Extrait du texte ▸
****************
En
exclusivité, l’appel de SOS Racisme
Depuis
plusieurs mois, nous avons pu assister à des assassinats de noirs
africains présentés comme des mercenaires. Ces atrocités
épouvantables ne renvoient pourtant pas à la seule situation de
guerre et ne sauraient, de ce fait, être considérées comme une
parenthèse qui se refermera d’elle-même. Par le passé déjà,
des massacres de noirs africains ont eu lieu en Libye. Il n’était
alors pourtant pas question de mercenaires.
****************
Données ▸
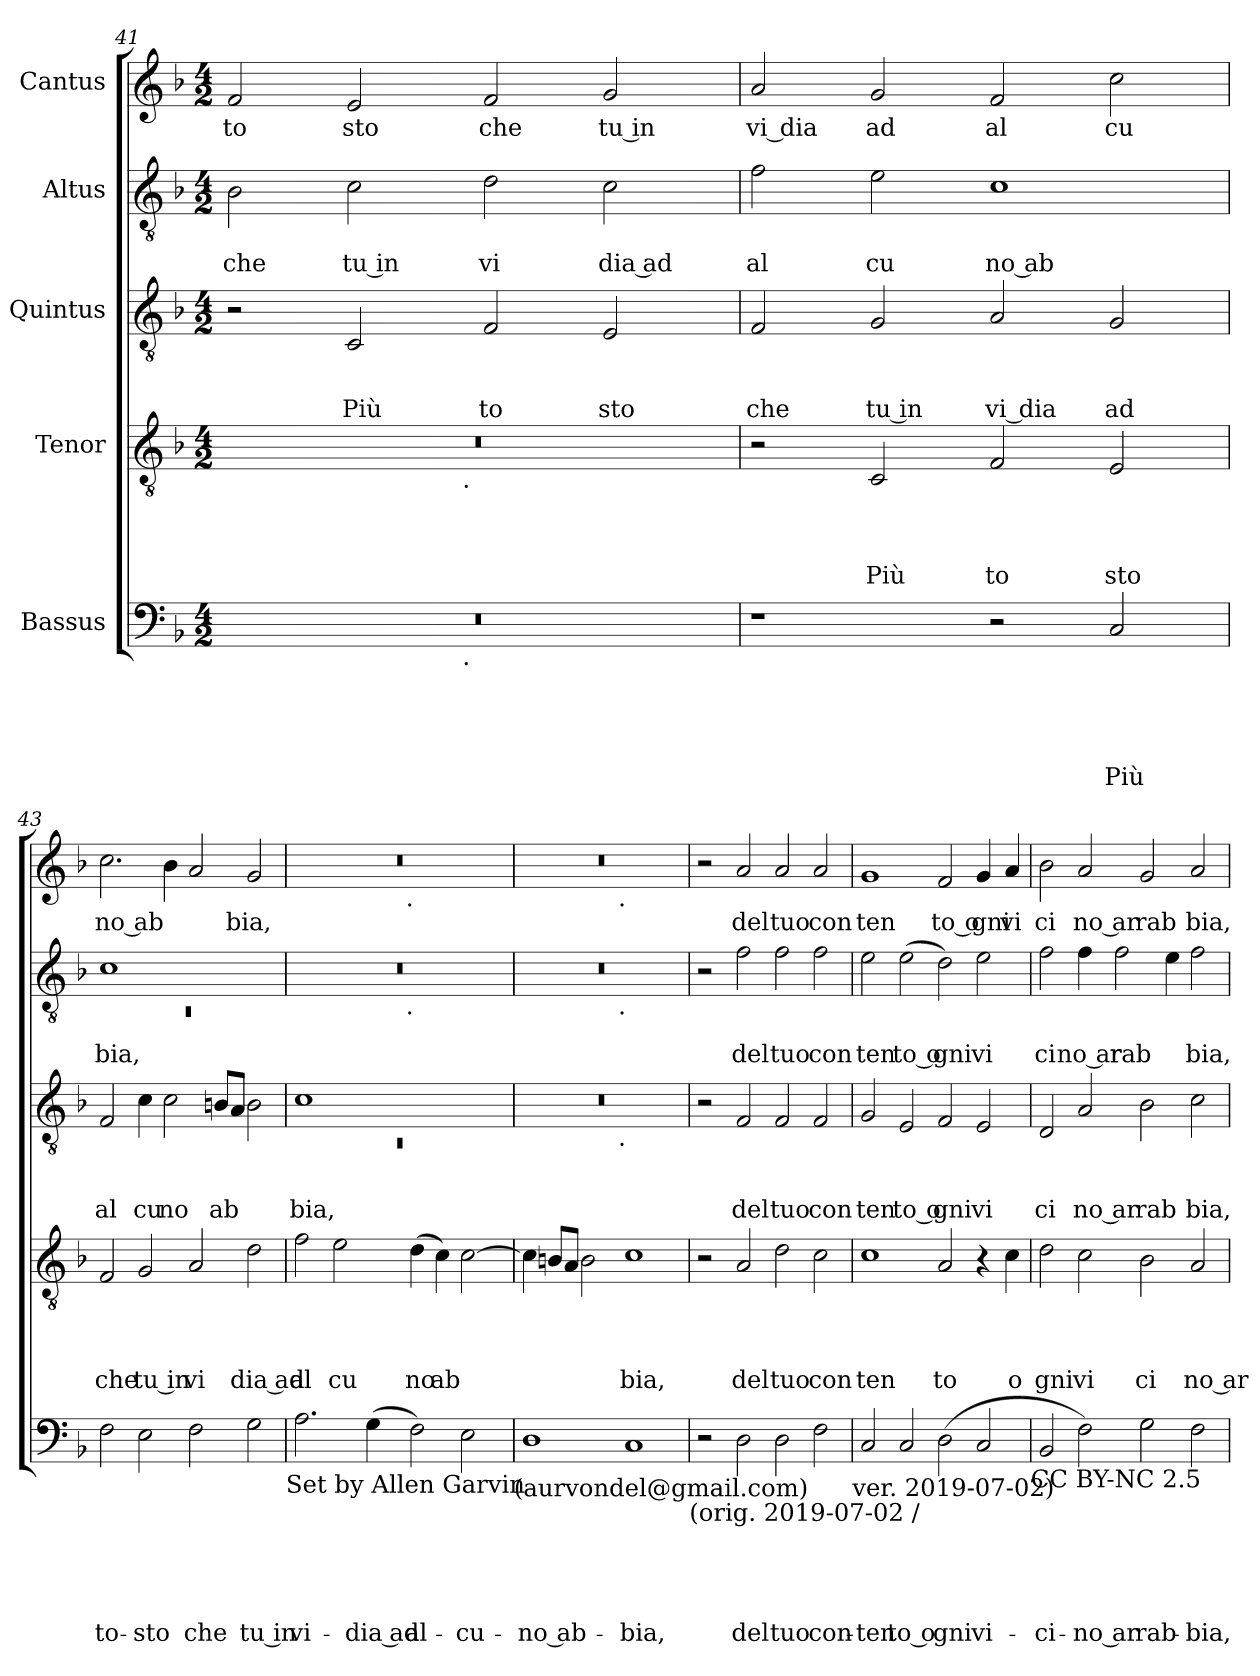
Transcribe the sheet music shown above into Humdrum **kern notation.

**kern	**text	**text	**text	**text	**text	**kern	**text	**text	**text	**text	**kern	**text	**text	**text	**kern	**text	**text	**kern	**text
*part5	*part5	*part5	*part5	*part5	*part5	*part4	*part4	*part4	*part4	*part4	*part3	*part3	*part3	*part3	*part2	*part2	*part2	*part1	*part1
*staff5	*staff5	*staff5	*staff5	*staff5	*staff5	*staff4	*staff4	*staff4	*staff4	*staff4	*staff3	*staff3	*staff3	*staff3	*staff2	*staff2	*staff2	*staff1	*staff1
*I"Bassus	*	*	*	*	*	*I"Tenor	*	*	*	*	*I"Quintus	*	*	*	*I"Altus	*	*	*I"Cantus	*
*clefF4	*	*	*	*	*	*clefGv2	*	*	*	*	*clefGv2	*	*	*	*clefGv2	*	*	*clefG2	*
*k[b-]	*	*	*	*	*	*k[b-]	*	*	*	*	*k[b-]	*	*	*	*k[b-]	*	*	*k[b-]	*
*F:	*	*	*	*	*	*F:	*	*	*	*	*F:	*	*	*	*F:	*	*	*F:	*
*M4/2	*	*	*	*	*	*M4/2	*	*	*	*	*M4/2	*	*	*	*M4/2	*	*	*M4/2	*
=41	=41	=41	=41	=41	=41	=41	=41	=41	=41	=41	=41	=41	=41	=41	=41	=41	=41	=41	=41
!	!	!	!	!	!	!	!	!	!	!	!	!	!	!	!	!	!LO:LY:b	!	!LO:LY:b
*^	*	*	*	*	*	*^	*	*	*	*	*	*	*	*	*	*	*	*	*
0r	2ryy	.	.	.	.	.	0r	2ryy	.	.	.	.	2r	.	.	.	2B-\	.	che	2f/	to
!	!	!	!	!	!	!	!	!	!	!	!	!	!	!	!	!LO:LY:b	!	!	!LO:LY:b:rj	!	!LO:LY:b
.	4...ryy	.	.	.	.	.	.	4...ryy	.	.	.	.	2C/	.	.	Più	2c\	.	tu in	2e/	sto
!	!	!	!	!	!	!	!	!LO:TX:b:t=.	!	!	!	!	!	!	!	!	!	!	!	!	!
!	!LO:TX:b:t=.	!	!	!	!	!	!	!	!	!	!	!	!	!	!	!	!	!	!	!	!
.	1ryy	.	.	.	.	.	.	1ryy	.	.	.	.	.	.	.	.	.	.	.	.	.
!	!	!	!	!	!	!	!	!	!	!	!	!	!	!	!	!LO:LY:b	!	!	!LO:LY:b	!	!LO:LY:b
.	.	.	.	.	.	.	.	.	.	.	.	.	2F/	.	.	to	2d\	.	vi	2f/	che
!	!	!	!	!	!	!	!	!	!	!	!	!	!	!	!	!LO:LY:b	!	!	!LO:LY:b:rj	!	!LO:LY:b:rj
.	.	.	.	.	.	.	.	.	.	.	.	.	2E/	.	.	sto	2c\	.	dia ad	2g/	tu in
.	32ryy	.	.	.	.	.	.	32ryy	.	.	.	.	.	.	.	.	.	.	.	.	.
!!LO:LB:g=z
=42	=42	=42	=42	=42	=42	=42	=42	=42	=42	=42	=42	=42	=42	=42	=42	=42	=42	=42	=42	=42	=42
!	!	!	!	!	!	!	!	!	!	!	!	!	!	!	!	!LO:LY:b	!	!	!LO:LY:b	!	!LO:LY:b
*v	*v	*	*	*	*	*	*	*	*	*	*	*	*	*	*	*	*	*	*	*	*
*	*	*	*	*	*	*v	*v	*	*	*	*	*	*	*	*	*	*	*	*	*
1r	.	.	.	.	.	2r	.	.	.	.	2F/	.	.	che	2f\	.	al	2a/	vi dia
!	!	!	!	!	!	!	!	!	!	!LO:LY:b	!	!	!	!LO:LY:b:rj	!	!	!LO:LY:b	!	!LO:LY:b
.	.	.	.	.	.	2C/	.	.	.	Più	2G/	.	.	tu in	2e\	.	cu	2g/	ad
!	!	!	!	!	!	!	!	!	!	!LO:LY:b	!	!	!	!LO:LY:b	!	!	!LO:LY:b:rj	!	!LO:LY:b
2r	.	.	.	.	.	2F/	.	.	.	to	2A/	.	.	vi dia	1c	.	no ab	2f/	al
!	!	!	!	!	!LO:LY:b	!	!	!	!	!LO:LY:b	!	!	!	!LO:LY:b	!	!	!	!	!LO:LY:b
2C/	.	.	.	.	Più	2E/	.	.	.	sto	2G/	.	.	ad	.	.	.	2cc\	cu
=43	=43	=43	=43	=43	=43	=43	=43	=43	=43	=43	=43	=43	=43	=43	=43	=43	=43	=43	=43
*	*	*	*	*	*	*	*	*	*	*	*	*	*	*	*^	*	*	*	*
!	!	!	!	!	!LO:LY:b	!	!	!	!	!LO:LY:b	!	!	!	!LO:LY:b	!	!LO:N:vis=1	!	!LO:LY:b	!	!LO:LY:b
2F\	.	.	.	.	to-	2F/	.	.	.	che	2F/	.	.	al	1c	0rC	.	bia,	2.cc\	no ab
!	!	!	!	!	!LO:LY:b	!	!	!	!	!LO:LY:b:rj	!	!	!	!LO:LY:b	!	!	!	!	!	!
2E\	.	.	.	.	-sto	2G/	.	.	.	tu in	4c\	.	.	cu	.	.	.	.	.	.
!	!	!	!	!	!	!	!	!	!	!	!	!	!	!LO:LY:b	!	!	!	!	!	!
.	.	.	.	.	.	.	.	.	.	.	2c\	.	.	no	.	.	.	.	4b-\	.
!	!	!	!	!	!LO:LY:b	!	!	!	!	!LO:LY:b	!	!	!	!	!	!	!	!	!	!
2F\	.	.	.	.	che	2A/	.	.	.	vi	.	.	.	.	1ryy	.	.	.	2a/	.
!	!	!	!	!	!	!	!	!	!	!	!	!	!	!LO:LY:b:rj	!	!	!	!	!	!
.	.	.	.	.	.	.	.	.	.	.	8Bn/L	.	.	ab	.	.	.	.	.	.
.	.	.	.	.	.	.	.	.	.	.	8A/J	.	.	.	.	.	.	.	.	.
!	!	!	!	!	!LO:LY:b:rj	!	!	!	!	!LO:LY:b:rj	!	!	!	!	!	!	!	!	!	!LO:LY:b
2G\	.	.	.	.	tu in-	2d\	.	.	.	dia ad	2B\	.	.	.	.	.	.	.	2g/	bia,
!LO:TX:b:t=Set by Allen Garvin	!	!	!	!	!	!	!	!	!	!	!	!	!	!	!	!	!	!	!	!
=44	=44	=44	=44	=44	=44	=44	=44	=44	=44	=44	=44	=44	=44	=44	=44	=44	=44	=44	=44	=44
*	*	*	*	*	*	*	*	*	*	*	*^	*	*	*	*	*	*	*	*	*
!	!	!	!	!	!LO:LY:b	!	!	!	!	!LO:LY:b	!	!LO:N:vis=1	!	!	!LO:LY:b	!	!	!	!	!	!
*	*	*	*	*	*	*	*	*	*	*	*	*	*	*	*	*	*	*	*	*^	*
2.A\	.	.	.	.	-vi-	2f\	.	.	.	al	1c	0rC	.	.	bia,	0r	3%2ryy	.	.	0r	3%2ryy	.
!	!	!	!	!	!	!	!	!	!	!LO:LY:b	!	!	!	!	!	!	!	!	!	!	!	!
.	.	.	.	.	.	2e\	.	.	.	cu	.	.	.	.	.	.	.	.	.	.	.	.
.	.	.	.	.	.	.	.	.	.	.	.	.	.	.	.	.	6ryy	.	.	.	6ryy	.
!	!	!	!	!	!LO:LY:b:rj	!	!	!	!	!	!	!	!	!	!	!	!	!	!	!	!	!
(<4G\	.	.	.	.	-dia ad	.	.	.	.	.	.	.	.	.	.	.	.	.	.	.	.	.
.	.	.	.	.	.	.	.	.	.	.	.	.	.	.	.	.	12...ryy	.	.	.	12...ryy	.
!	!	!	!	!	!	!	!	!	!	!	!	!	!	!	!	!	!	!	!	!	!LO:TX:b:t=.	!
!	!	!	!	!	!	!	!	!	!	!	!	!	!	!	!	!	!LO:TX:b:t=.	!	!	!	!	!
.	.	.	.	.	.	.	.	.	.	.	.	.	.	.	.	.	3%2ryy	.	.	.	3%2ryy	.
!	!	!	!	!	!LO:LY:b	!	!	!	!	!LO:LY:b	!	!	!	!	!	!	!	!	!	!	!	!
2F\)	.	.	.	.	al-	(<4d\	.	.	.	no	1ryy	.	.	.	.	.	.	.	.	.	.	.
!	!	!	!	!	!	!	!	!	!	!LO:LY:b	!	!	!	!	!	!	!	!	!	!	!	!
.	.	.	.	.	.	4c\)	.	.	.	ab	.	.	.	.	.	.	.	.	.	.	.	.
!	!	!	!	!	!LO:LY:b	!	!	!	!	!	!	!	!	!	!	!	!	!	!	!	!	!
2E\	.	.	.	.	-cu-	[>2c\	.	.	.	.	.	.	.	.	.	.	.	.	.	.	.	.
.	.	.	.	.	.	.	.	.	.	.	.	.	.	.	.	.	3ryy	.	.	.	3ryy	.
.	.	.	.	.	.	.	.	.	.	.	.	.	.	.	.	.	96ryy	.	.	.	96ryy	.
!LO:TX:b:t=(aurvondel@gmail.com)	!	!	!	!	!	!	!	!	!	!	!	!	!	!	!	!	!	!	!	!	!	!
=45	=45	=45	=45	=45	=45	=45	=45	=45	=45	=45	=45	=45	=45	=45	=45	=45	=45	=45	=45	=45	=45	=45
!	!	!	!	!	!LO:LY:b:rj	!	!	!	!	!	!	!	!	!	!	!	!	!	!	!	!	!
1D	.	.	.	.	-no ab-	4c\]	.	.	.	.	0r	2ryy	.	.	.	0r	2ryy	.	.	0r	2ryy	.
.	.	.	.	.	.	8B/L	.	.	.	.	.	.	.	.	.	.	.	.	.	.	.	.
.	.	.	.	.	.	8A/J	.	.	.	.	.	.	.	.	.	.	.	.	.	.	.	.
.	.	.	.	.	.	2B\	.	.	.	.	.	4...ryy	.	.	.	.	4...ryy	.	.	.	4...ryy	.
!	!	!	!	!	!	!	!	!	!	!	!	!	!	!	!	!	!	!	!	!	!LO:TX:b:t=.	!
!	!	!	!	!	!	!	!	!	!	!	!	!	!	!	!	!	!LO:TX:b:t=.	!	!	!	!	!
!	!	!	!	!	!	!	!	!	!	!	!	!LO:TX:b:t=.	!	!	!	!	!	!	!	!	!	!
.	.	.	.	.	.	.	.	.	.	.	.	1ryy	.	.	.	.	1ryy	.	.	.	1ryy	.
!	!	!	!	!	!LO:LY:b	!	!	!	!	!LO:LY:b	!	!	!	!	!	!	!	!	!	!	!	!
1C	.	.	.	.	-bia,	1c	.	.	.	bia,	.	.	.	.	.	.	.	.	.	.	.	.
.	.	.	.	.	.	.	.	.	.	.	.	32ryy	.	.	.	.	32ryy	.	.	.	32ryy	.
!LO:TX:b:t=(orig. 2019-07-02 /	!	!	!	!	!	!	!	!	!	!	!	!	!	!	!	!	!	!	!	!	!	!
*	*	*	*	*	*	*	*	*	*	*	*v	*v	*	*	*	*	*	*	*	*v	*v	*
*	*	*	*	*	*	*	*	*	*	*	*	*	*	*	*v	*v	*	*	*	*
=46	=46	=46	=46	=46	=46	=46	=46	=46	=46	=46	=46	=46	=46	=46	=46	=46	=46	=46	=46
2r	.	.	.	.	.	2r	.	.	.	.	2r	.	.	.	2r	.	.	2r	.
!	!	!	!	!	!LO:LY:b	!	!	!	!	!LO:LY:b	!	!	!	!LO:LY:b	!	!	!LO:LY:b	!	!LO:LY:b
2D\	.	.	.	.	del	2A/	.	.	.	del	2F/	.	.	del	2f\	.	del	2a/	del
!	!	!	!	!	!LO:LY:b	!	!	!	!	!LO:LY:b	!	!	!	!LO:LY:b	!	!	!LO:LY:b	!	!LO:LY:b
2D\	.	.	.	.	tuo	2d\	.	.	.	tuo	2F/	.	.	tuo	2f\	.	tuo	2a/	tuo
!	!	!	!	!	!LO:LY:b	!	!	!	!	!LO:LY:b	!	!	!	!LO:LY:b	!	!	!LO:LY:b	!	!LO:LY:b
2F\	.	.	.	.	con-	2c\	.	.	.	con	2F/	.	.	con	2f\	.	con	2a/	con
!LO:TX:b:t=ver. 2019-07-02)	!	!	!	!	!	!	!	!	!	!	!	!	!	!	!	!	!	!	!
=47	=47	=47	=47	=47	=47	=47	=47	=47	=47	=47	=47	=47	=47	=47	=47	=47	=47	=47	=47
!	!	!	!	!	!LO:LY:b	!	!	!	!	!LO:LY:b	!	!	!	!LO:LY:b	!	!	!LO:LY:b	!	!LO:LY:b
2C/	.	.	.	.	-ten-	1c	.	.	.	ten	2G/	.	.	ten	2e\	.	ten	1g	ten
!	!	!	!	!	!LO:LY:b:rj	!	!	!	!	!	!	!	!	!LO:LY:b:rj	!	!	!LO:LY:b:rj	!	!
2C/	.	.	.	.	-to o-	.	.	.	.	.	2E/	.	.	to o	(<2e\	.	to o	.	.
!	!	!	!	!	!LO:LY:b	!	!	!	!	!LO:LY:b	!	!	!	!LO:LY:b	!	!	!LO:LY:b	!	!LO:LY:b:rj
(<2D\	.	.	.	.	-gni	2A/	.	.	.	to	2F/	.	.	gni	2d\)	.	gni	2f/	to o
!	!	!	!	!	!LO:LY:b	!	!	!	!	!	!	!	!	!LO:LY:b	!	!	!LO:LY:b	!	!LO:LY:b
2C/	.	.	.	.	vi-	4r	.	.	.	.	2E/	.	.	vi	2e\	.	vi	4g/	gni
!	!	!	!	!	!	!	!	!	!	!LO:LY:b	!	!	!	!	!	!	!	!	!LO:LY:b
.	.	.	.	.	.	4c\	.	.	.	o	.	.	.	.	.	.	.	4a/	vi
!LO:TX:b:t=CC BY-NC 2.5	!	!	!	!	!	!	!	!	!	!	!	!	!	!	!	!	!	!	!
=48	=48	=48	=48	=48	=48	=48	=48	=48	=48	=48	=48	=48	=48	=48	=48	=48	=48	=48	=48
!	!	!	!	!	!LO:LY:b	!	!	!	!	!LO:LY:b	!	!	!	!LO:LY:b	!	!	!LO:LY:b	!	!LO:LY:b
2BB-/	.	.	.	.	-ci-	2d\	.	.	.	gni	2D/	.	.	ci	2f\	.	ci	2b-\	ci
!	!	!	!	!	!LO:LY:b:rj	!	!	!	!	!LO:LY:b	!	!	!	!LO:LY:b:rj	!	!	!LO:LY:b:rj	!	!LO:LY:b:rj
2F\)	.	.	.	.	-no ar-	2c\	.	.	.	vi	2A/	.	.	no ar	(4f\	.	no ar	2a/	no ar
!	!	!	!	!	!	!	!	!	!	!	!	!	!	!	!	!	!LO:LY:b	!	!
.	.	.	.	.	.	.	.	.	.	.	.	.	.	.	2f\	.	rab	.	.
!	!	!	!	!	!LO:LY:b	!	!	!	!	!LO:LY:b	!	!	!	!LO:LY:b	!	!	!	!	!LO:LY:b
2G\	.	.	.	.	-rab-	2B-\	.	.	.	ci	2B-\	.	.	rab	.	.	.	2g/	rab
.	.	.	.	.	.	.	.	.	.	.	.	.	.	.	4e\	.	.	.	.
!	!	!	!	!	!LO:LY:b	!	!	!	!	!LO:LY:b:rj	!	!	!	!LO:LY:b	!	!	!LO:LY:b	!	!LO:LY:b
2F\	.	.	.	.	-bia,	2A/	.	.	.	no ar	2c\	.	.	bia,	2f\	.	bia,	2a/	bia,
=	=	=	=	=	=	=	=	=	=	=	=	=	=	=	=	=	=	=	=
*-	*-	*-	*-	*-	*-	*-	*-	*-	*-	*-	*-	*-	*-	*-	*-	*-	*-	*-	*-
****************
Objectifs ▸
a) Quels noms l'appel de SOS Racisme emploie-t-il pour désigner les violences commises contre des noirs africains ?
b) Écrivez la suite de l'appel de SOS Racisme, après sa dernière phrase.
Les items n'ont aucun lien avec l'appel de SOS Racisme.

Réponses ▸
a) assassinats, atrocités, massacres

b)
En
septembre et octobre 2000, des pogroms contre les travailleurs
immigrants furent perpétrés en Libye et 130 à 500 Africains
sub-sahariens furent tués à Zawiya, lynchés dans des conditions
particulièrement atroces puisque certains d’entre eux furent
attachés et trainés derrière des voitures jusqu’à ce que mort
s’en suive. D’autres furent arrêtés à Tripoli et déportés
dans le désert. Pour fuir la persécution, des milliers de
travailleurs venus du Niger, du Mali, du Nigeria et du Ghana, du
Tchad et du Soudan, s’enfuirent vers le sud de la Libye. Nombreux
sont ceux qui furent arrêtés sur les routes du Sahara par le régime
de Kadhafi et transportés dans des camps militaires libyens et des
prisons à Janzoura, en banlieue de Tripoli, à Sabha, à Aghate où
ils furent maltraités. D’après certains observateurs refugiés en
France, beaucoup y seraient toujours injustement détenus.
Nous
ne pouvons accepter qu’une partie de la population du fait de sa
couleur de peau et de sa nationalité voie s’abattre sur elle la
violence des persécutions.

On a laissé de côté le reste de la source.